I would be remiss to let Black History Month go by without mentioning one of my political heroes, Kurt Schmoke, who was Mayor of Baltimore from 1987 to 1999. Mayor Schmoke was part of a remarkable generation of Black leadership that came out of Baltimore in that era, including the late Congressman Elijah Cummings and former NAACP Chairman and current Congressman, Kweisi Mfume.
I saw Mayor Schmoke speak once - at the time I was a high school student in Baltimore - and he described himself as a young man who "once had a great future." That was his go-to joke in every speech. He was well aware that he had dug his political grave through his opposition to the drug war.
In 1988, at the height of the Reagan-era moral panic and associated human tragedy of the "crack epidemic," Mayor Kurt Schmoke threw away his prepared notes prior to a speech before the U.S. Conference of Mayors and instead declared that the drug war makes no sense, that it is impossible to arrest and incarcerate our way out of the problem.

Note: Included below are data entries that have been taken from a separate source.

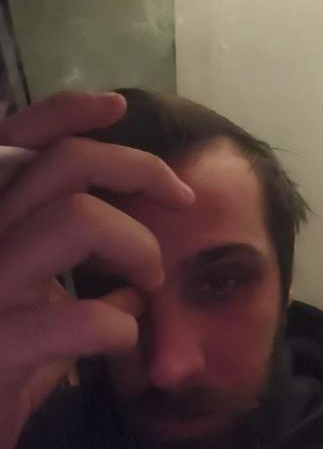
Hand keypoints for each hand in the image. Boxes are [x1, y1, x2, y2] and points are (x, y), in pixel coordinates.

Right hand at [0, 91, 193, 448]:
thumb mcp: (29, 328)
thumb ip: (67, 302)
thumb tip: (129, 297)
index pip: (16, 142)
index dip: (65, 111)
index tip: (118, 107)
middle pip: (65, 166)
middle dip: (138, 169)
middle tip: (179, 199)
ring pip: (75, 219)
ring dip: (137, 244)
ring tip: (151, 278)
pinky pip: (83, 318)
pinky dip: (119, 328)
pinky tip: (120, 341)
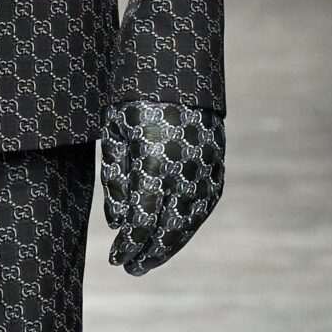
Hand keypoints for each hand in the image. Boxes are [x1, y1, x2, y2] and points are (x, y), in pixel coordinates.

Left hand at [99, 98, 223, 275]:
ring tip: (152, 260)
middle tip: (132, 269)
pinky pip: (208, 200)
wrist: (176, 61)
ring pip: (192, 218)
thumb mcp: (114, 133)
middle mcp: (185, 167)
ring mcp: (206, 164)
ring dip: (173, 244)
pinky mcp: (217, 158)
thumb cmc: (133, 97)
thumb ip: (115, 179)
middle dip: (149, 252)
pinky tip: (178, 234)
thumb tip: (117, 222)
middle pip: (169, 226)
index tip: (116, 260)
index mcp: (154, 161)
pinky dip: (193, 221)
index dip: (130, 245)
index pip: (142, 220)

He asked the Mayors to urge Congress to open a national discussion on treating substance use as a matter of public health rather than criminal justice.

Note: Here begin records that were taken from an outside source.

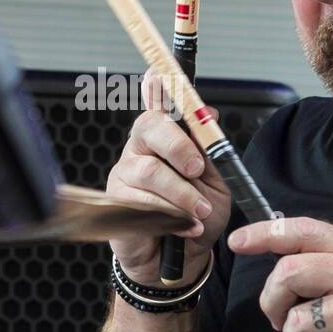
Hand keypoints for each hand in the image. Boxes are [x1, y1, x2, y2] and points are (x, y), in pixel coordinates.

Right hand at [106, 70, 231, 287]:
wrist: (182, 261)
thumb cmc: (197, 216)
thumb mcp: (217, 183)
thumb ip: (211, 150)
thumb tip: (209, 115)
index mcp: (167, 137)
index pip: (160, 102)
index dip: (158, 86)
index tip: (158, 70)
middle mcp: (142, 147)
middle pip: (150, 127)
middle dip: (178, 146)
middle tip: (197, 169)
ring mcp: (125, 172)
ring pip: (149, 171)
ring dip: (181, 194)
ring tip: (199, 212)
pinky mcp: (115, 201)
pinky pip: (140, 202)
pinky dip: (168, 216)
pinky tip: (183, 227)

This call was met with silence and scorn. Mayor Schmoke was deemed an apostate and disavowed even by his allies.
In advocating for the decriminalization of marijuana and medicalization of other drugs, Schmoke's ideas presaged the modern harm reduction movement. It took 35 years and an overdose crisis that broadly affected white people, but laws and attitudes have gradually been shifting toward what Mayor Schmoke was proposing.

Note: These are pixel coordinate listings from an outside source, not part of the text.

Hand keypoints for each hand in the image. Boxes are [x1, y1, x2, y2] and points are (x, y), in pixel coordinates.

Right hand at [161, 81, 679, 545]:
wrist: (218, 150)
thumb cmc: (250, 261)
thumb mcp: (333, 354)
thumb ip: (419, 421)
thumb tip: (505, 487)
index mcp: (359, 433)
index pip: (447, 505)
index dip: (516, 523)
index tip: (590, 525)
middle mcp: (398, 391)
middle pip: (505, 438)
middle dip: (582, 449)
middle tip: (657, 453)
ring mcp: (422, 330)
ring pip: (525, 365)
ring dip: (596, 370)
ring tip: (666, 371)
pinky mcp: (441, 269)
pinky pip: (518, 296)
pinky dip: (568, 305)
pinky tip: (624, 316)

Last year's landmark Medically Assisted Treatment Act, sponsored by NH's own Senator Maggie Hassan, is an example of how a public health approach to the problem of substance use can save lives.
Though the road from Mayor of Baltimore to Governor of Maryland is generally a well-worn path, Kurt Schmoke never made that jump. That said, it should be noted that the people of Baltimore twice saw fit to re-elect Kurt Schmoke as Mayor. He is currently President of the University of Baltimore.